TASK OBJECTIVE:
Write out the text lines from every row exactly as they appear, in their original order, and leave the pictures out.
BEGIN RECORDS FOR THIS TASK
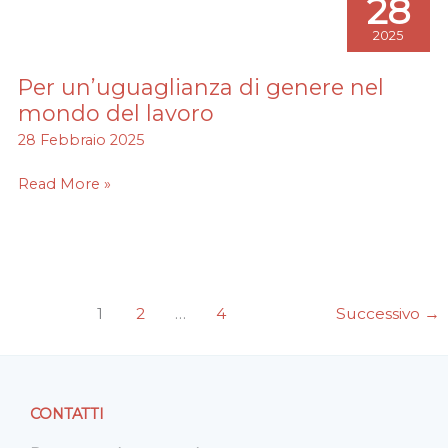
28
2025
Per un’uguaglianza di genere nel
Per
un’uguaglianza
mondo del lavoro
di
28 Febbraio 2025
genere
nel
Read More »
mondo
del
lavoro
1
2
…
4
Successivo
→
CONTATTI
END RECORDS FOR THIS TASK
REPLY TO THE TASK:
28
2025
Per un’uguaglianza di genere nel
Per
un’uguaglianza
mondo del lavoro
di
28 Febbraio 2025
genere
nel
Read More »
mondo
del
lavoro
1
2
…
4
Successivo
→
CONTATTI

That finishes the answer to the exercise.